As visitors passed through a curtain in this large tent on Civic Plaza on Friday, they confronted a replica of a Cambodian brothel and the actual tiny pajamas of a 6-year-old child who had been forced to please pedophiles.
Part another curtain and there was the story of a brick factory in India, where generations of families keep working in financial servitude as they attempt to pay off debt while overpaying for all their food and other essentials purchased from the factory.
More curtains, more stories: In Mexico girls recruited by drug cartels are turned into assassins; camouflaged encampments in Yemen and South Sudan house abducted children trained as soldiers; rich families in Haiti take in poor children, promising a better life, but turn them into indentured servants; in Jordan
people are forced to work in sweatshops making clothes for consumers around the world.
The tent exhibit, “SOLD: The Human Trafficking Experience,” was designed by Mirror Ministries, a faithbased organization from Richland, Wash., to show the many faces of human trafficking. It was part of the larger city-sponsored Human Trafficking Awareness Day and the United Nations World Day Against Trafficking in Persons.
The Civic Plaza events featured speakers and information tables from organizations and services that work to fight against human trafficking and violence against women, as well as support and treat victims, and prosecute offenders.

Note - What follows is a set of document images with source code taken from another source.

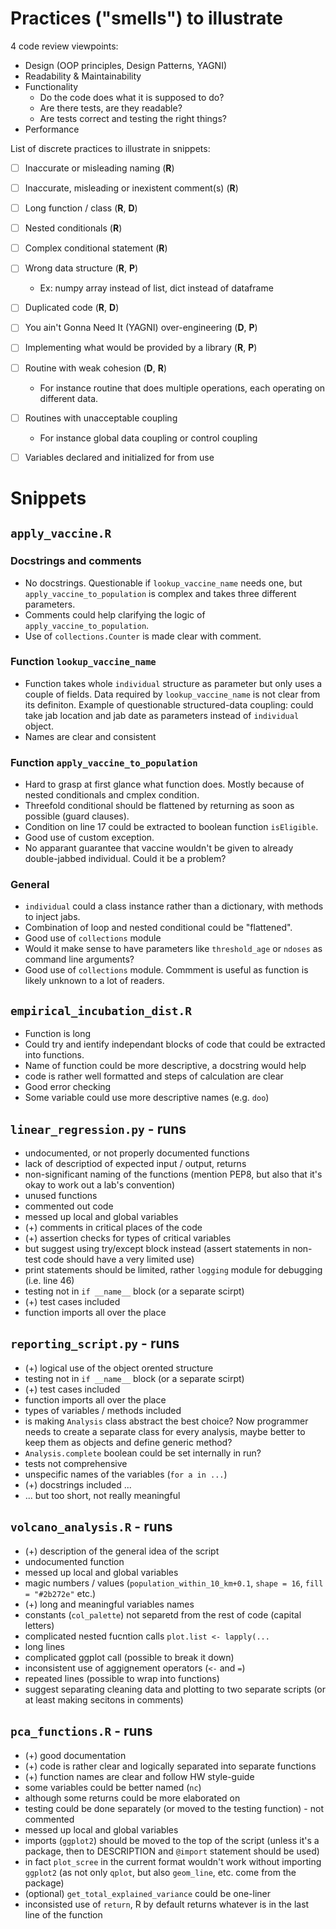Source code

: # Practices ("smells") to illustrate

4 code review viewpoints:
- Design (OOP principles, Design Patterns, YAGNI)
- Readability & Maintainability
- Functionality
  - Do the code does what it is supposed to do?
  - Are there tests, are they readable?
  - Are tests correct and testing the right things?
- Performance

List of discrete practices to illustrate in snippets:
- [ ] Inaccurate or misleading naming (**R**)
- [ ] Inaccurate, misleading or inexistent comment(s) (**R**)
- [ ] Long function / class (**R**, **D**)
- [ ] Nested conditionals (**R**)
- [ ] Complex conditional statement (**R**)
- [ ] Wrong data structure (**R**, **P**)
  - Ex: numpy array instead of list, dict instead of dataframe
- [ ] Duplicated code (**R**, **D**)
- [ ] You ain't Gonna Need It (YAGNI) over-engineering (**D**, **P**)
- [ ] Implementing what would be provided by a library (**R**, **P**)
- [ ] Routine with weak cohesion (**D**, **R**)
  - For instance routine that does multiple operations, each operating
    on different data.
- [ ] Routines with unacceptable coupling
  - For instance global data coupling or control coupling
- [ ] Variables declared and initialized for from use
  

# Snippets
## `apply_vaccine.R`
### Docstrings and comments
- No docstrings. Questionable if `lookup_vaccine_name` needs one, but
  `apply_vaccine_to_population` is complex and takes three different parameters.
- Comments could help clarifying the logic of `apply_vaccine_to_population`.
- Use of `collections.Counter` is made clear with comment.
### Function `lookup_vaccine_name`
- Function takes whole `individual` structure as parameter but only
  uses a couple of fields. Data required by `lookup_vaccine_name` is
  not clear from its definiton. Example of questionable
  structured-data coupling: could take jab location and jab date as
  parameters instead of `individual` object.
- Names are clear and consistent
### Function `apply_vaccine_to_population`
- Hard to grasp at first glance what function does. Mostly because of
  nested conditionals and cmplex condition.
- Threefold conditional should be flattened by returning as soon as
  possible (guard clauses).
- Condition on line 17 could be extracted to boolean function `isEligible`.
- Good use of custom exception.
- No apparant guarantee that vaccine wouldn't be given to already
  double-jabbed individual. Could it be a problem? 
### General
- `individual` could a class instance rather than a dictionary, with methods to inject jabs.
- Combination of loop and nested conditional could be "flattened".
- Good use of `collections` module
- Would it make sense to have parameters like `threshold_age` or
  `ndoses` as command line arguments?
- Good use of `collections` module. Commment is useful as function is
  likely unknown to a lot of readers.

## `empirical_incubation_dist.R`

- Function is long
- Could try and ientify independant blocks of code that could be
  extracted into functions.
- Name of function could be more descriptive, a docstring would help
- code is rather well formatted and steps of calculation are clear
- Good error checking
- Some variable could use more descriptive names (e.g. `doo`)


## `linear_regression.py` - runs

- undocumented, or not properly documented functions
- lack of descriptiod of expected input / output, returns
- non-significant naming of the functions (mention PEP8, but also that it's okay to work out a lab's convention)
- unused functions
- commented out code
- messed up local and global variables
- (+) comments in critical places of the code
- (+) assertion checks for types of critical variables
- but suggest using try/except block instead (assert statements in non-test code should have a very limited use)
- print statements should be limited, rather `logging` module for debugging (i.e. line 46)
- testing not in `if __name__` block (or a separate scirpt)
- (+) test cases included
- function imports all over the place

## `reporting_script.py` - runs

- (+) logical use of the object orented structure
- testing not in `if __name__` block (or a separate scirpt)
- (+) test cases included
- function imports all over the place
- types of variables / methods included
- is making `Analysis` class abstract the best choice? Now programmer
needs to create a separate class for every analysis, maybe better
to keep them as objects and define generic method?
- `Analysis.complete` boolean could be set internally in run?
- tests not comprehensive
- unspecific names of the variables (`for a in ...`)
- (+) docstrings included ...
- ... but too short, not really meaningful

## `volcano_analysis.R` - runs

- (+) description of the general idea of the script
- undocumented function
- messed up local and global variables
- magic numbers / values (`population_within_10_km+0.1`, `shape = 16`, `fill = "#2b272e"` etc.)
- (+) long and meaningful variables names
- constants (`col_palette`) not separetd from the rest of code (capital letters)
- complicated nested fucntion calls `plot.list <- lapply(...`
- long lines
- complicated ggplot call (possible to break it down)
- inconsistent use of aggignement operators (`<-` and `=`)
- repeated lines (possible to wrap into functions)
- suggest separating cleaning data and plotting to two separate scripts (or at least making secitons in comments)

## `pca_functions.R` - runs

- (+) good documentation
- (+) code is rather clear and logically separated into separate functions
- (+) function names are clear and follow HW style-guide
- some variables could be better named (`nc`)
- although some returns could be more elaborated on
- testing could be done separately (or moved to the testing function) - not commented
- messed up local and global variables
- imports (`ggplot2`) should be moved to the top of the script (unless it's a package, then to DESCRIPTION and `@import` statement should be used)
- in fact `plot_scree` in the current format wouldn't work without importing `ggplot2` (as not only `qplot`, but also `geom_line`, etc. come from the package)
- (optional) `get_total_explained_variance` could be one-liner
- inconsisted use of `return`, R by default returns whatever is in the last line of the function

New Mexico Attorney General Hector Balderas, whose office is part of a task force that’s fighting human trafficking, told the crowd that more than 18,000 victims are trafficked into the U.S. annually, “and more than half of them are children.” New Mexico is a destination state for people involved in human trafficking, mostly because of our proximity to the border.
Because human traffickers operate in the shadows, it is difficult to find them, and these cases are underreported, he said.
Nevertheless, the task force is making progress. Anthony M. Maez, a commander in the AG’s Special Investigation Division and a co-chair of the New Mexico Human Trafficking Task Force, said that in 2015 the task force developed 28 cases of human trafficking, mostly in sex and labor, and in just the first six months of this year it has 26 cases.
“My guess is we’re going to double or triple the number over last year,” said Maez, who attributed the increase to education. “We’re training first responders and anyone who may come in contact with a victim.”
Lynn Sanchez, program director for the Anti-Human Trafficking Initiative, said regardless of the type of trafficking, all the victims “have been stripped of their dignity, their liberty and their self-worth and are under somebody else’s control.”
Because many victims are in the country illegally, she said, “they are fearful of reporting their situations to the authorities and don’t realize that their basic human rights are protected by law.”